FOR IMMEDIATE RELEASE
July 7, 2020
Contact: Carter Dougherty, email@example.com, (202) 251-6700
Rollback of Payday Protections Enables Predator Profiteering Amid Health Crisis
CFPB gutting of underwriting provision underscores need for 36% rate cap
Washington, DC – The director of the Consumer Financial Protection Bureau, Kathleen Kraninger, today announced the agency will strip out the core of a rule written and finalized under previous leadership that would shield consumers from debt trap payday and car-title loans. The decision will leave millions of people vulnerable to grave financial abuses at a time of economic crisis, and will harm people of color who are suffering higher rates of illness and of unemployment, and whom this industry targeted even before the pandemic.
“Amid a global pandemic and an economic contraction with little precedent, the CFPB has chosen to devote scarce resources not to protecting consumers, but to dismantling guardrails that would have given people more protection from predatory lenders,” said Linda Jun, senior policy counsel at Americans for Financial Reform. “This decision comes after a corrupt process driven by a combination of industry money and rigid ideology that was divorced from facts and evidence. It will give loan shark-like payday lenders greater leeway to exploit the current crisis by continuing to trap people in debt and hamper their financial recovery.”
The rollback eliminates the regulation’s ability-to-repay provision, a common-sense provision that would have required lenders to confirm, before issuance, that borrowers can pay back the loan.
Kraninger’s failure to protect consumers from payday loans comes as other Trump-appointed regulators are also taking steps to enable more predatory lending, just as families face perhaps the greatest level of economic distress since the Great Depression. In March, the CFPB joined the FDIC and OCC in allowing banks to offer payday loans. And the FDIC recently announced a new rule, following similar action from the OCC, to let payday lenders partner with banks to outflank state limits on interest rates.
All these actions underscore the need for Congress to act in the next round of legislation responding to the coronavirus crisis by capping interest rates nationwide.
“With regulators throwing open the doors to predatory lenders Congress must step in to prevent profiteering and stop payday and car-title lenders from burying people in high-interest debt,” Jun said. “Predatory lenders will do nothing but prolong the human misery stemming from this crisis.”
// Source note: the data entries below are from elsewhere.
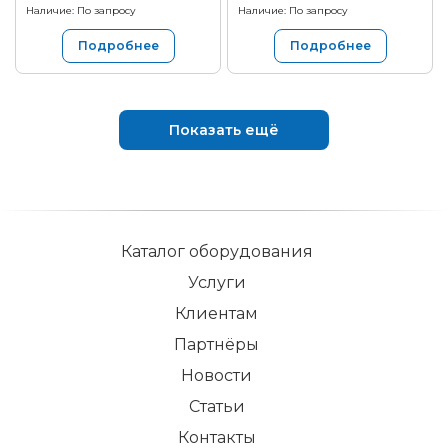
Наличие: По запросу
Наличие: По запросу
Подробнее
Подробнее
Показать ещё
Каталог оборудования
Услуги
Клиентам
Партнёры
Новости
Статьи
Контакты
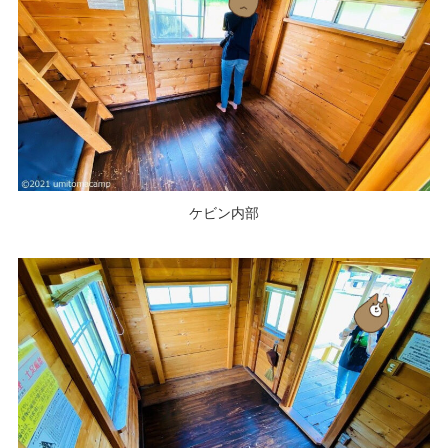
ケビン内部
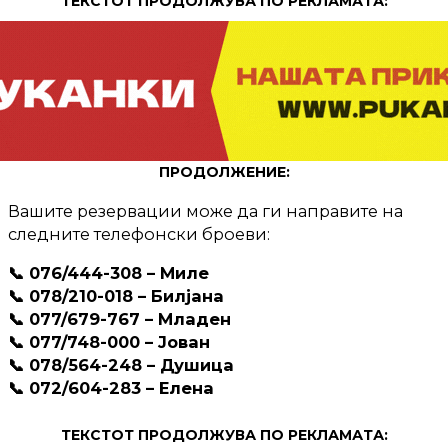
ТЕКСТОТ ПРОДОЛЖУВА ПО РЕКЛАМАТА:
ПРОДОЛЖЕНИЕ:
Вашите резервации може да ги направите на
следните телефонски броеви:
📞 076/444-308 – Миле
📞 078/210-018 – Билјана
📞 077/679-767 – Младен
📞 077/748-000 – Јован
📞 078/564-248 – Душица
📞 072/604-283 – Елена
ТЕКСТОТ ПРОДОЛЖУВА ПО РЕКЛАМАТА:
After more than 5 years of research and public comment, then-CFPB Director Richard Cordray approved the 2017 rule on small-dollar loans, a first-of-its-kind federal regulation on the payday and car-title lending industry. The research established that these loans, on which interest rates often exceed 300 percent, offer not access to credit but a future in debt, and that most such loans (80 percent) are taken out to cover previous borrowing. The small-dollar lending industry has a long history of targeting communities of color.
Since Mick Mulvaney (in 2017) and then Kathy Kraninger (in late 2018) took over the bureau, they focused on gutting the central provisions of the rule and using the courts to delay the provisions that would have limited the amount of times a lender can debit a borrower’s bank account.
The ability-to-pay provision was originally set to go into effect on Aug. 19, 2019, but the CFPB delayed implementation for one year. If the rule had taken effect as originally scheduled it would already have kept nearly $6 billion in the pockets of economically vulnerable people. The online Debt Trap Tracker is tallying these losses in real-time.
The process of rolling back the regulation was corrupt, and violated basic precepts of good governance. The New York Times published a blockbuster investigation based on a detailed memo documenting how CFPB political appointees, manipulated research and used “statistical gimmicks” to downplay harm to consumers from eliminating these protections. The Kraninger CFPB conducted no research as part of the rollback, let alone studies that would justify this action.
The Washington Post published an expose about a payday lending CEO, Mike Hodges, who solicited contributions to the Trump campaign from the industry, saying it would bolster their influence on the administration. A follow-up piece from The Post laid out the role of Mulvaney’s former chief of staff as Hodges’ lobbyist. The American Prospect documented industry efforts to gut the payment provisions of the rule.
Opinion surveys consistently reveal that Americans across political parties support strong consumer protection measures, including limitations on interest rates. Eight in 10 support prohibiting high-cost loans during the pandemic and its aftermath, according to a recent poll commissioned by AFR and the Center for Responsible Lending. A separate survey by the Morning Consult for CRL found 82 percent of voters back a 36 percent rate cap. Voters have also backed rate caps in state referendums by overwhelming margins.